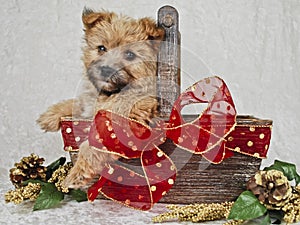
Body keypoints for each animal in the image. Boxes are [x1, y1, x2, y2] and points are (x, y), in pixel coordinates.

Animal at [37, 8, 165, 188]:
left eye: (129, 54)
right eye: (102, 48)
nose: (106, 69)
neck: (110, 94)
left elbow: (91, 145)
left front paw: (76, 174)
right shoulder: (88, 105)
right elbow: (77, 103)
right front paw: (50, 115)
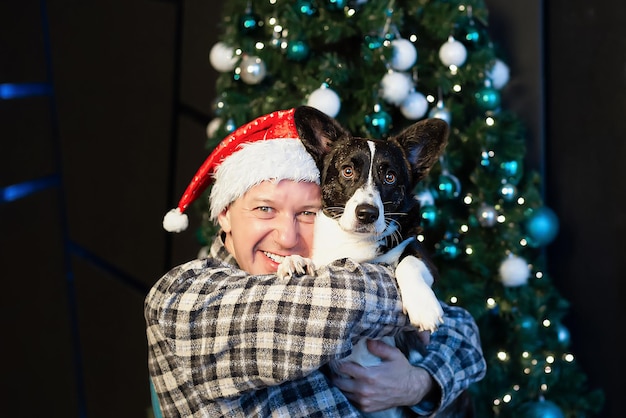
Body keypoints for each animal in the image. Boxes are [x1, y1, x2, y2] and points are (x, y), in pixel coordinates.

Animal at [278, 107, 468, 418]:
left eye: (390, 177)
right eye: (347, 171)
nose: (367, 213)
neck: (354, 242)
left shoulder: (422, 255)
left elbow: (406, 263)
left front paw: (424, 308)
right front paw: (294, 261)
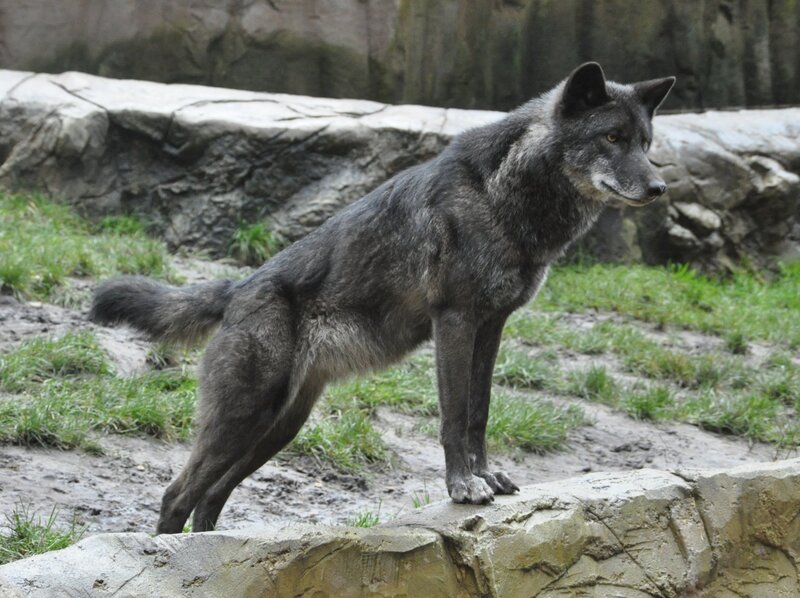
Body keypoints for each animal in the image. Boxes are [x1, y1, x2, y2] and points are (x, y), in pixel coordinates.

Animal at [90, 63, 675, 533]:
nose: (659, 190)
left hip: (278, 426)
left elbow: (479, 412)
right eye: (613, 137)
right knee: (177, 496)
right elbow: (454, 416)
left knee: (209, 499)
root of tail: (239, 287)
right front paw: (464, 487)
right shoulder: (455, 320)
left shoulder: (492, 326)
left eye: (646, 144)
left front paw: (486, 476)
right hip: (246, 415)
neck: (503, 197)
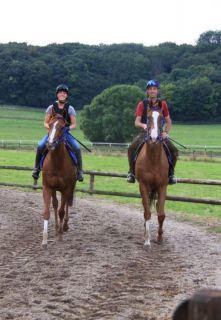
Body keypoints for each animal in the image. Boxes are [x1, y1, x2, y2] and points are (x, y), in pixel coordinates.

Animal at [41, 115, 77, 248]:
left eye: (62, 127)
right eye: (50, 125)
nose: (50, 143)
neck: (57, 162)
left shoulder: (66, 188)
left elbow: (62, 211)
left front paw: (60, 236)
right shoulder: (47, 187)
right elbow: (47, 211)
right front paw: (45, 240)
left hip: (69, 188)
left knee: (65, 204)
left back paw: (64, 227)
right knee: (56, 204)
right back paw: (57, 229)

=====

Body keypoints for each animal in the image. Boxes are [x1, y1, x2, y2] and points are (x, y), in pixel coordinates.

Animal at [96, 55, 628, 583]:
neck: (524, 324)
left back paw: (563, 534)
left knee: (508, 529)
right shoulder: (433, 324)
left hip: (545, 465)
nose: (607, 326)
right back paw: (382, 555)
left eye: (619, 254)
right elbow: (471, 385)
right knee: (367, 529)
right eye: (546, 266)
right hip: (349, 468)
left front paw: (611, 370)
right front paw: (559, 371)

=====

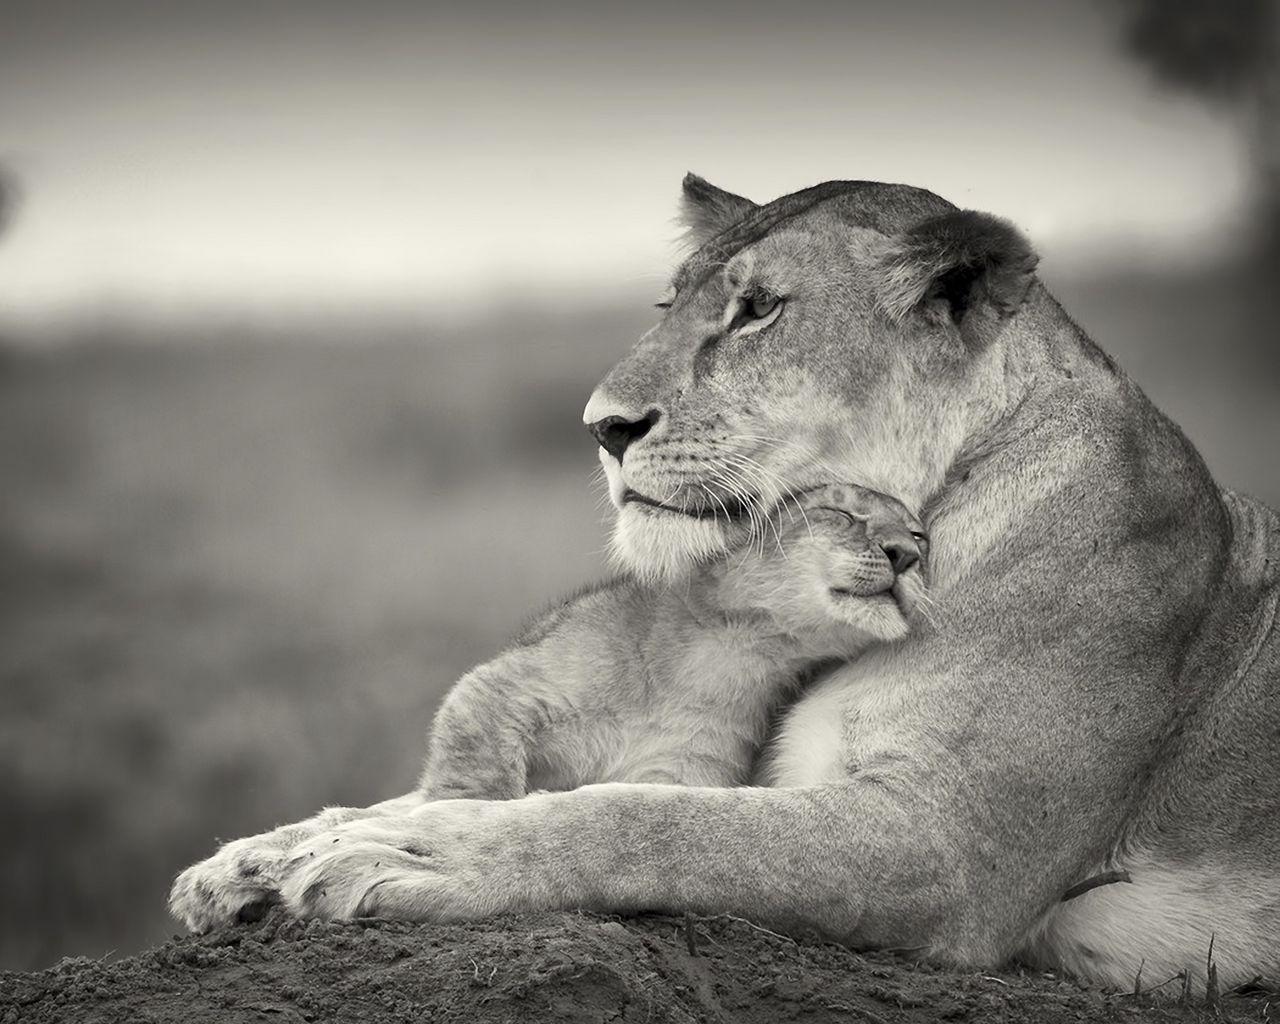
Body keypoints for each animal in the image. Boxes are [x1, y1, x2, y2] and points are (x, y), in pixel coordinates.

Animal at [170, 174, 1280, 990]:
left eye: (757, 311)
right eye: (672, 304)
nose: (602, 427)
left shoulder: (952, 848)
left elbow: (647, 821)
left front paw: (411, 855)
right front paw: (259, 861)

=====

» **Task directions**: Only lines of the material that contain the word "shoulder" belong in the answer; copy each one.

» **Output of the exercise**:
right shoulder: (88, 105)
left shoulder: (422, 255)
right shoulder: (455, 320)
left shoulder: (492, 326)
left shoulder: (66, 188)
right shoulder: (47, 187)
right shoulder: (433, 324)
left shoulder: (952, 848)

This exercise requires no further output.